We make these sacrifices of time by coming to worship on Sundays, and on Wednesdays during Lent; we give our financial offerings, and we offer ourselves and our abilities to God by volunteering and caring for others in response to what Jesus has done for us. 1 John 4:19 says, “We love because He first loved us.” Leading a Christian life is not to be considered an unpleasant job for us. We should enjoy doing these things for God, even though they are sometimes difficult. Living for God, being a witness for God is something that should permeate every thought we have, every move we make, and every breath we take.

When Jesus came to this earth, His purpose was to do 2 things: Live a perfect life in our place and Die an innocent death in our place. Every decision He made, every miracle He performed, every story He told was done to accomplish that purpose. There were times when His decisions caused Him a lot of pain and suffering; and there were times when He was tired and wanted to be left alone. But when people, who were hurting or suffering, came to see Him, He put aside His needs and willingly took the time to heal, comfort, and teach people. It was more than a job for Him, it was His way of life.

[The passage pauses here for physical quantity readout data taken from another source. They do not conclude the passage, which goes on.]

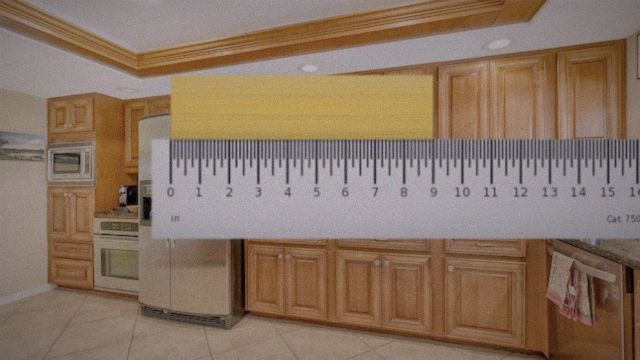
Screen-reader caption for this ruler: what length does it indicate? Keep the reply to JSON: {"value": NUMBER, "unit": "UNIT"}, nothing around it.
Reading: {"value": 9, "unit": "in"}
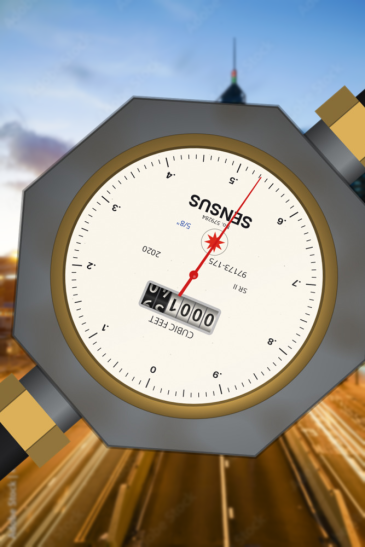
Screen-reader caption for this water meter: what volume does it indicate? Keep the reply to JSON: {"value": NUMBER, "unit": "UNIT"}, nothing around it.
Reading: {"value": 139.53, "unit": "ft³"}
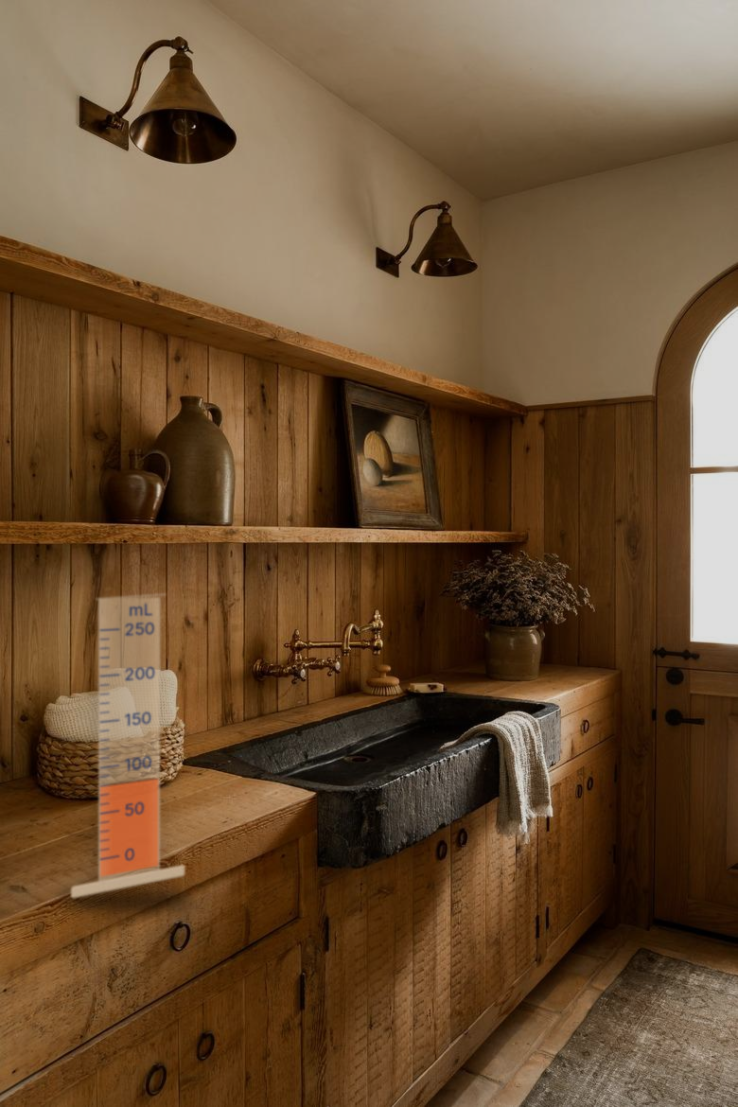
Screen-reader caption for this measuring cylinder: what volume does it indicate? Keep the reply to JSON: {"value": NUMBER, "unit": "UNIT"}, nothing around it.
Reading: {"value": 80, "unit": "mL"}
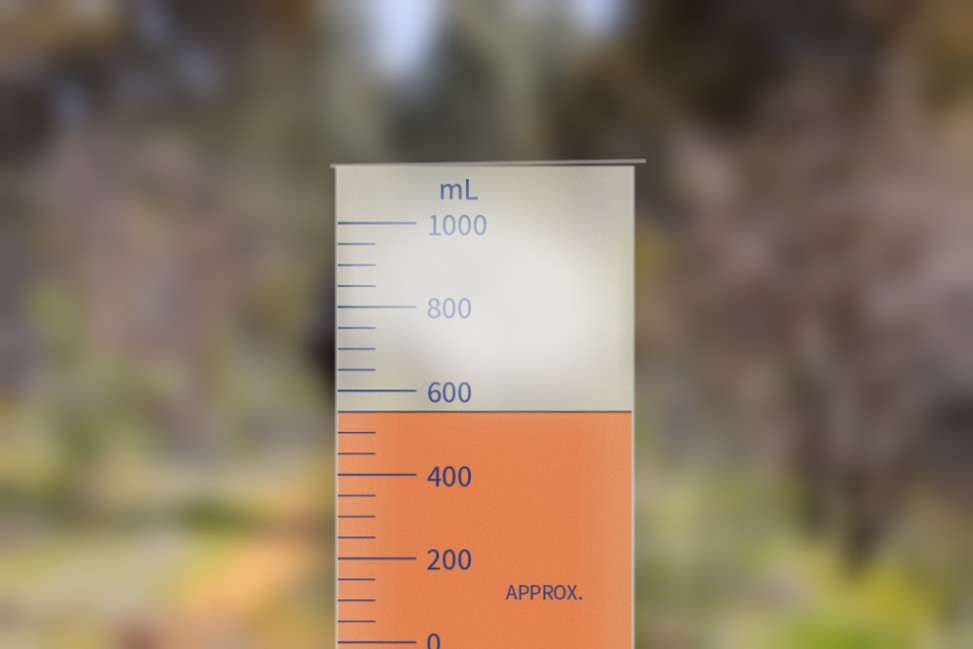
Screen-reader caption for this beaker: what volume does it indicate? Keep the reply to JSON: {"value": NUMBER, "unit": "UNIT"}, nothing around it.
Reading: {"value": 550, "unit": "mL"}
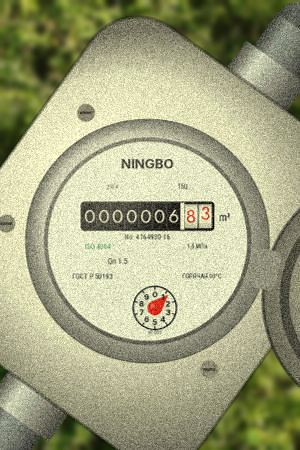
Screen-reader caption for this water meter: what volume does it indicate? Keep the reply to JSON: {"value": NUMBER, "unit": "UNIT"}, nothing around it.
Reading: {"value": 6.831, "unit": "m³"}
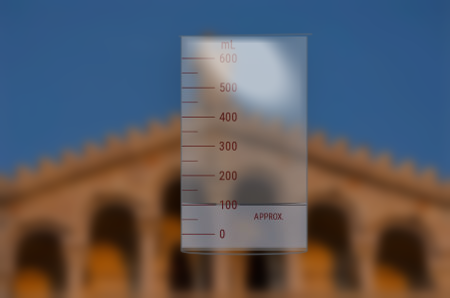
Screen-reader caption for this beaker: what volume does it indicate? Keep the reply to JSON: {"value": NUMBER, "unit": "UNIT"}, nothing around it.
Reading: {"value": 100, "unit": "mL"}
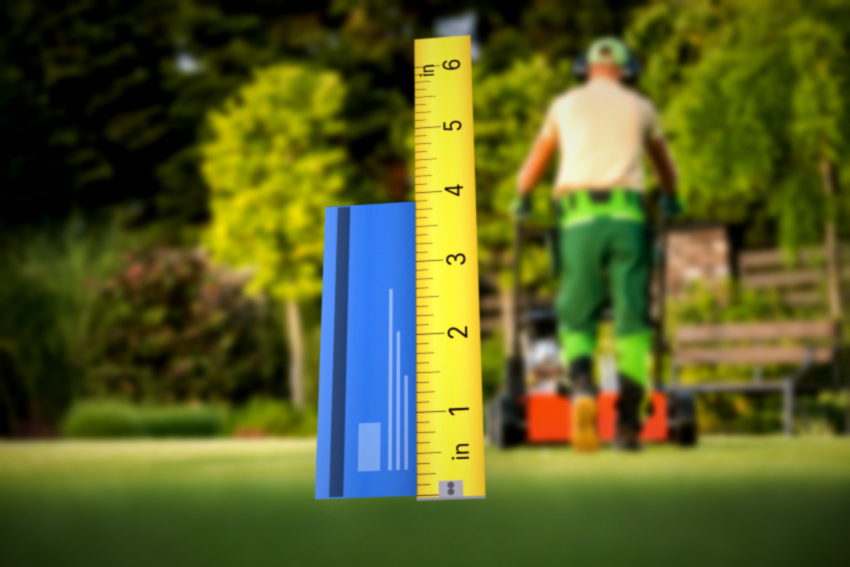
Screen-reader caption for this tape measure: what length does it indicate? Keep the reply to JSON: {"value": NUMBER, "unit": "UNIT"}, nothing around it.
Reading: {"value": 3.875, "unit": "in"}
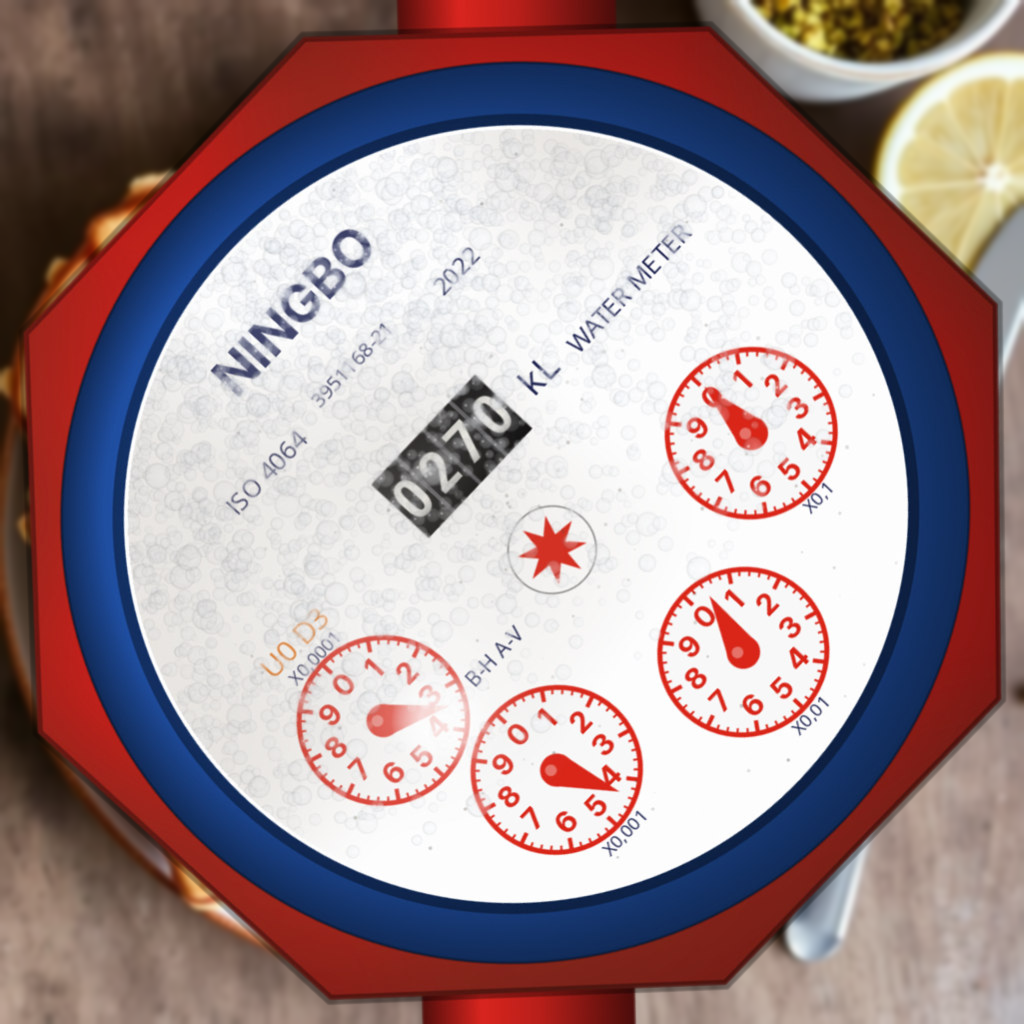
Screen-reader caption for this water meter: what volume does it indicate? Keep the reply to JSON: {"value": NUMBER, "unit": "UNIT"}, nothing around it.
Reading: {"value": 270.0043, "unit": "kL"}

And that’s what the Christian life should be for us, as well. Being a Christian should permeate every area of our lives. Jesus emphasizes this in verse 34 of our text when He says, “If anyone would come after me, let him deny himself and take up his cross and follow me.” This means that we refuse to make ourselves the sole focus of our lives, and instead we joyfully make God and His will the center of our lives, and this will involve sacrifice. Whenever you deny yourself, you naturally sacrifice and carry a cross.

Sometimes the cross comes from those who want you to do what they want, but you refuse because it’s not what God wants. For example, imagine the pressure a teenager can receive when they choose the church over sports, because the practice times for the sporting event take place during worship or Bible study. Maybe you’ve had the experience of a relative or friend visit you on the weekend and they get upset with you, because you still go to church on Sunday morning instead of spending time with them at home or somewhere else. Or maybe you know someone who received a poor review from their boss at work, because they took an ethical stand on an issue or office procedure. We don’t like those kinds of crosses, they can make the Christian life feel like something we have to do instead of something we want to do.

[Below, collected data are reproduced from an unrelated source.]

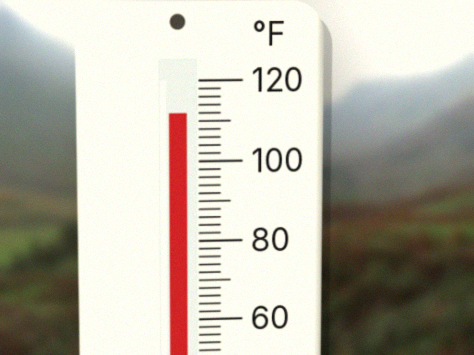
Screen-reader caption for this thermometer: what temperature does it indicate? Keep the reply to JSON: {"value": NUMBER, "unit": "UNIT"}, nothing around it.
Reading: {"value": 112, "unit": "°F"}
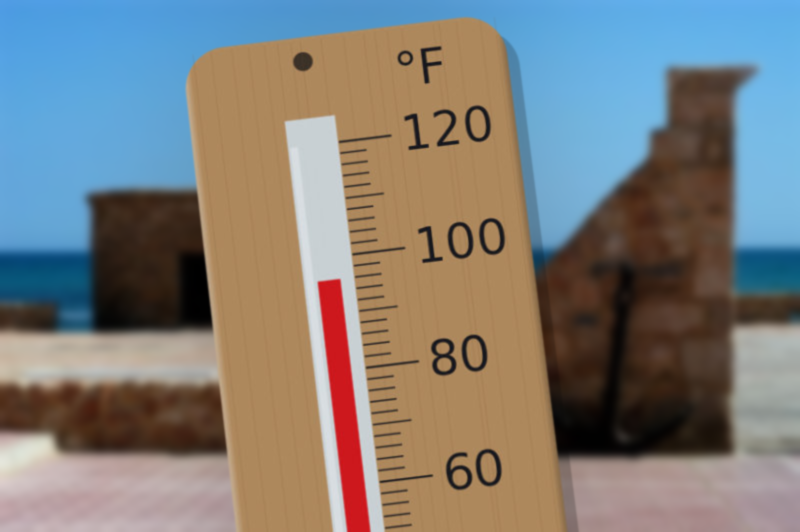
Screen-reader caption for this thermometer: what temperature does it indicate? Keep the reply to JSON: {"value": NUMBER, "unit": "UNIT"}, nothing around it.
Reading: {"value": 96, "unit": "°F"}
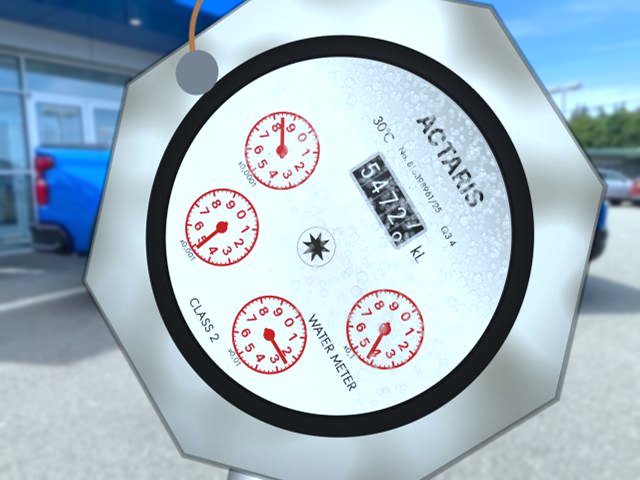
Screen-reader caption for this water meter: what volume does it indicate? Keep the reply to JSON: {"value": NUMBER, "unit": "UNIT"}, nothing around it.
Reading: {"value": 54727.4248, "unit": "kL"}
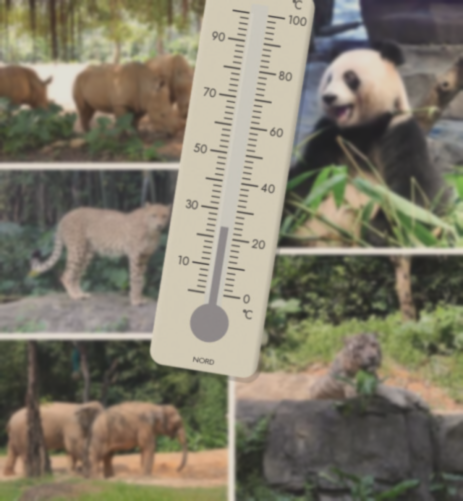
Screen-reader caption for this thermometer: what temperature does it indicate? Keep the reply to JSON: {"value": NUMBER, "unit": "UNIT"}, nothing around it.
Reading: {"value": 24, "unit": "°C"}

Peter, the disciples, and many others in our text did not like the idea that Jesus would be rejected by the world, and would suffer and die. When Jesus told them this was going to happen, Peter, the disciples, and this crowd of people who were thrilled to follow Jesus after seeing His amazing miracles faced a real fork in the road in their discipleship. Which way were they going to go? When Jesus said in verse 34, “If anyone would come after me,” I’m sure there were many people who were ready to raise their hand and say, “Pick me! Pick me! I’m ready to follow you!”

But when Jesus went on to say, “Let him deny himself and take up his cross and follow me,” I’m sure many who were going to raise their hand then said to each other, “That doesn’t sound fun; it’s getting late, we should probably head home.” The people, including Peter and the disciples, did not understand that such a price, Jesus’ death, was necessary to restore the relationship between us and God. But it happened and as a result, we are forgiven and eternal life is ours by the cross of Jesus, and now there is no price that is demanded of us.

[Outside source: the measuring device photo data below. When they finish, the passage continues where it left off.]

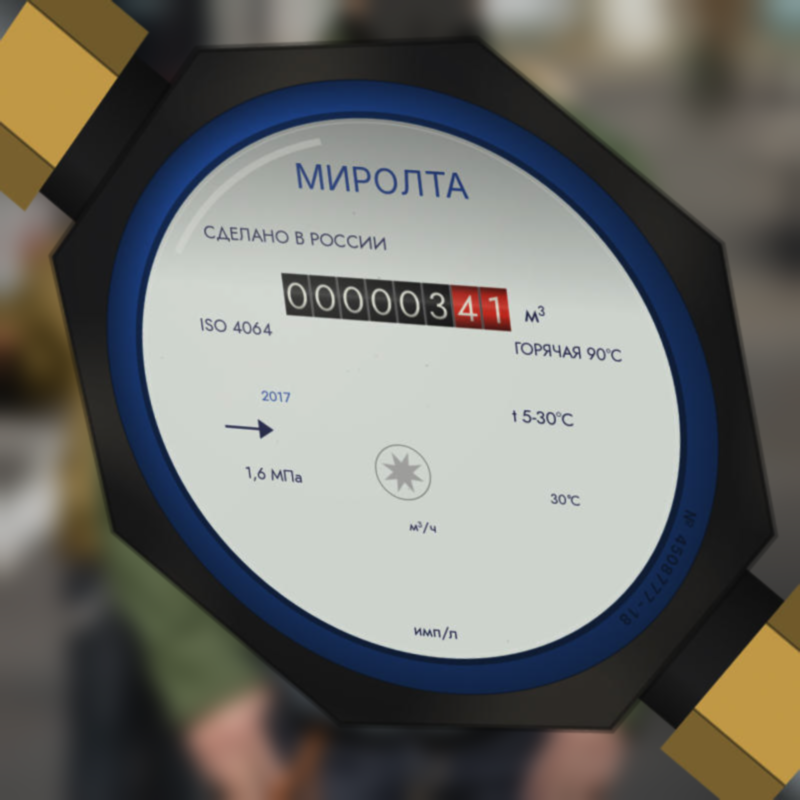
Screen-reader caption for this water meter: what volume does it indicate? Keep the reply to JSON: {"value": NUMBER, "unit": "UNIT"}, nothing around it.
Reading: {"value": 3.41, "unit": "m³"}
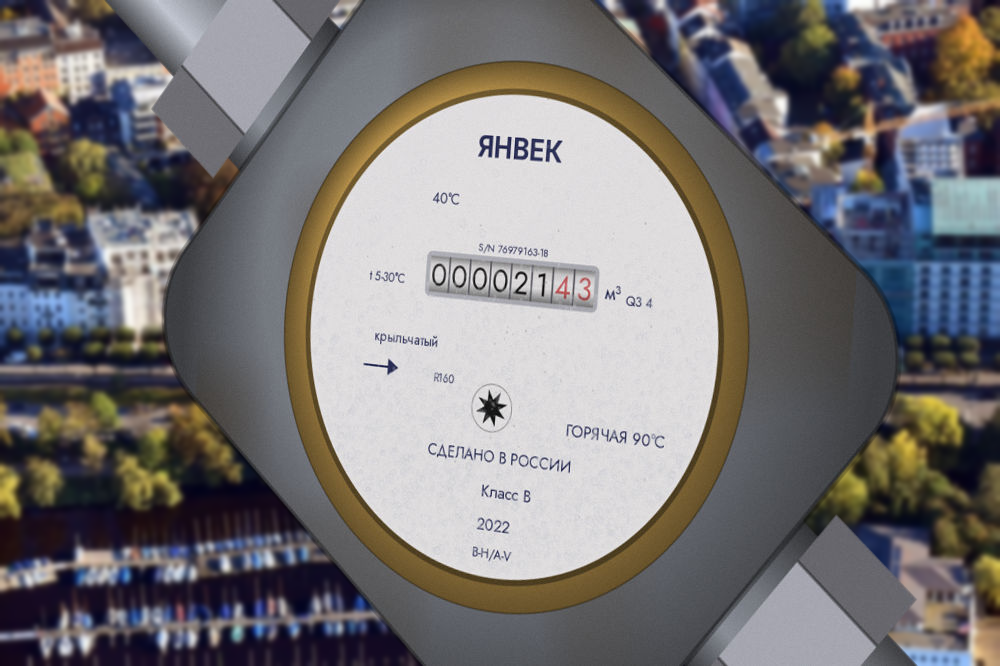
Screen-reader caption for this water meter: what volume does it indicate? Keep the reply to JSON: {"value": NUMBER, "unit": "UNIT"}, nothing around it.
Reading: {"value": 21.43, "unit": "m³"}
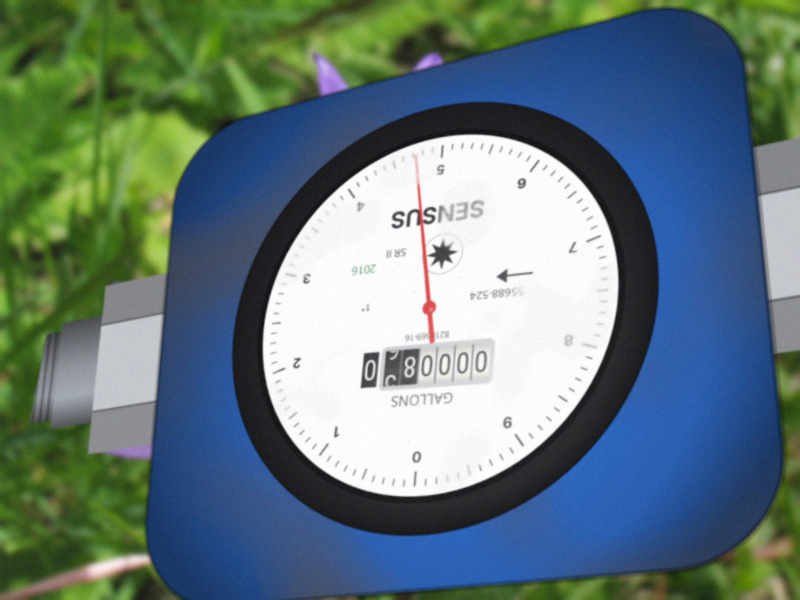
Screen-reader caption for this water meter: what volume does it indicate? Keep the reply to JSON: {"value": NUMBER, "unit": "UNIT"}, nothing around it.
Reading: {"value": 854.7, "unit": "gal"}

Jesus had a purpose for coming to this world and He fulfilled it. Are you ready to step up as a witness for Jesus in your words, actions, and lifestyle in response to what He has done for you? Take a moment today to look at this orange insert and consider how you can step up in your witness of Jesus, which may involve doing some uncomfortable things or doing some things in a different way. As Christians, our purpose in life is to deny ourselves, take up our crosses, and follow Jesus, because Jesus intentionally chose to suffer and die to give us life and to give us a clear purpose for the lives we live each day.